Quotes by "Donald Miller"
Writers don't make any money at all. We make about a dollar. It is terrible. But then again we don't work either. We sit around in our underwear until noon then go downstairs and make coffee, fry some eggs, read the paper, read part of a book, smell the book, wonder if perhaps we ourselves should work on our book, smell the book again, throw the book across the room because we are quite jealous that any other person wrote a book, feel terribly guilty about throwing the schmuck's book across the room because we secretly wonder if God in heaven noticed our evil jealousy, or worse, our laziness. We then lie across the couch facedown and mumble to God to forgive us because we are secretly afraid He is going to dry up all our words because we envied another man's stupid words. And for this, as I said, we are paid a dollar. We are worth so much more.

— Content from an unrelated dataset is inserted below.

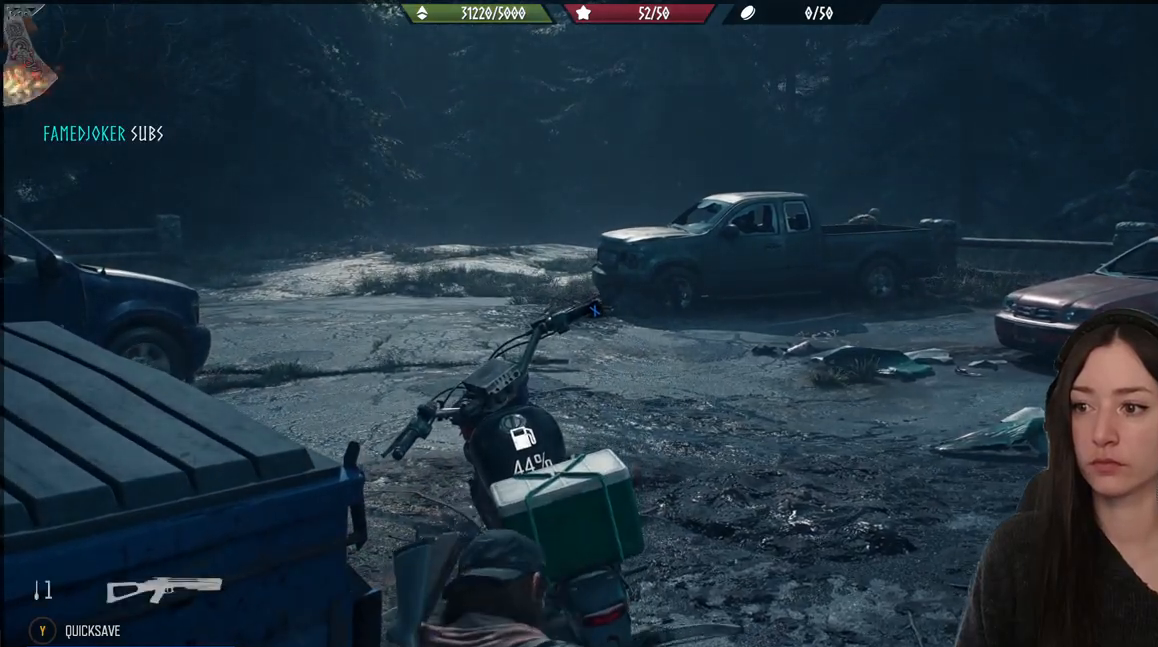
{"buttons": [], "left_stick": "center", "right_stick": "center", "events": []}
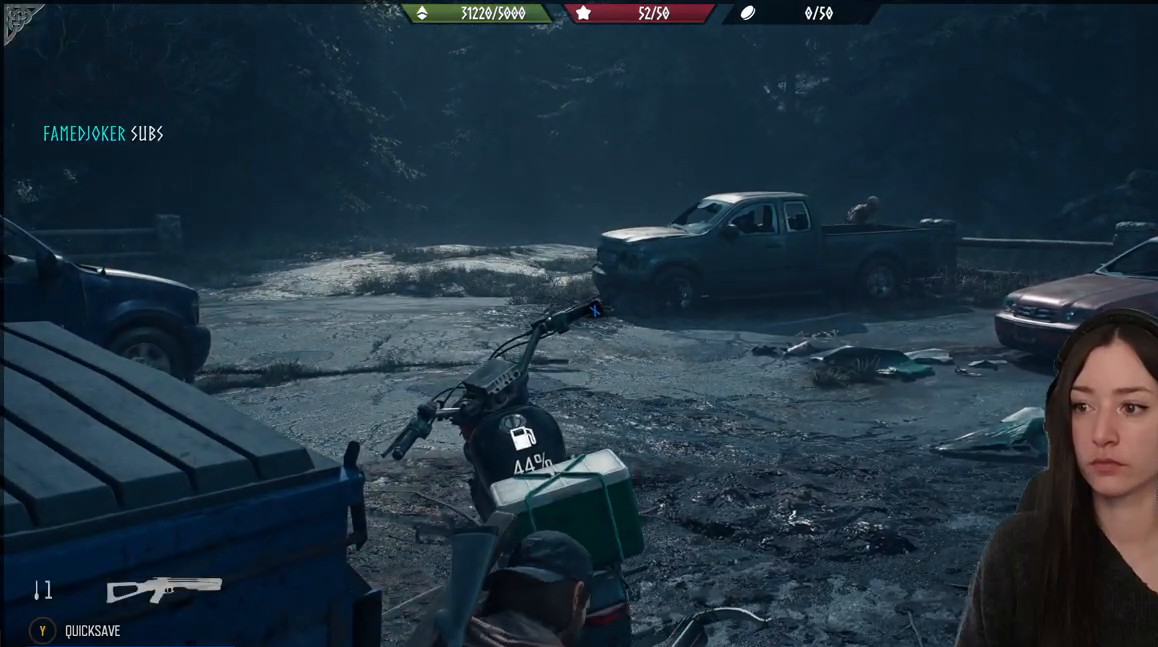
{"buttons": [], "left_stick": "up", "right_stick": "center", "events": [[150, "right_stick", "up-right"], [417, "left_stick", "up"], [417, "right_stick", "center"]]}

I was talking to a homeless man at a laundromat recently, and he said when we reduce Christian spirituality to math, we defile the holy. I thought that was very beautiful and comforting. Because I have never been good at math. Many of our attempts to understand christian faith have only cheapened it. I can no more understand the totality of God than a pancake I made for breakfast understands the complexity of me. The little we do understand, that grain of sand our minds are capable of grasping, those ideas, such as “God is good”, “God feels”, “God knows all”, are enough to keep our hearts dwelling on his majesty and otherness forever. This past summer I made the point to catch sunsets...fire in the clouds. I never really wanted to make the trip...but once I got up there, I always loved it...all that beauty happens right above the heads of more than a million people who never notice it. Here is what I’ve started thinking. All the wonder of God happens right above our arithmetic and formula. The more I climb outside my pat answers, the more invigorating the view; the more my heart enters into worship. When we worship God, we worship a being our experience does not give us the tools to understand. If we could, God would not inspire awe.” —Blue Like Jazz, by Donald Miller
I thought somehow he would sense my disapproval and change his life in order to gain my favor. In short, I withheld love. I knew what I was doing was wrong. It was selfish. And what’s more, it would never work. By withholding love from my friend, he became defensive. He didn’t like me. He thought I was judgmental, snobbish, proud, and mean. Rather than being drawn to me, wanting to change, he was repulsed. I was guilty of using love like money, withholding to get somebody to be who I wanted them to be. I was making a mess of everything. And I was disobeying God...I had fallen miles short of God’s aim...I repented. I replaced economic metaphor with something different, a free gift metaphor, or a magnet metaphor. That is, instead of withholding love to change somebody, I poured it on, lavishly. I hoped that love would work like a magnet, pulling people from the myre, and toward healing. I knew this is the way God loved me. God never withheld love to teach me a lesson. Here is something simple about relationships [I discovered]: nobody will listen to you unless they sense that you like them... After I repented, things were different. But the difference wasn’t with my friend. The difference was with me. Before I had all this judgementalism and pride and loathing of other people. I hated it. And now I was set free. I was free to love. I didn’t have to discipline anybody, I didn’t have to judge anybody, I could treat everybody as though they were my best friend, as though they were rockstars or famous poets, as though they were amazing, and to me, they became amazing. Especially my new friend. I loved him. After I decided to let go of judging him, I discovered that he was very funny. I mean, really hilarious. And he was smart. Quite brilliant really. I couldn’t believe I hadn’t seen it before. I felt as though I had lost an enemy, and gained a brother. And then he began to change. It didn’t matter to me whether he did or not, but he did. He began to get a little more serious about God...He was a great human being getting even better. I could feel God’s love for him. I loved the fact that it wasn’t my responsibility to change somebody, that it was God’s. That my part was just to communicate love.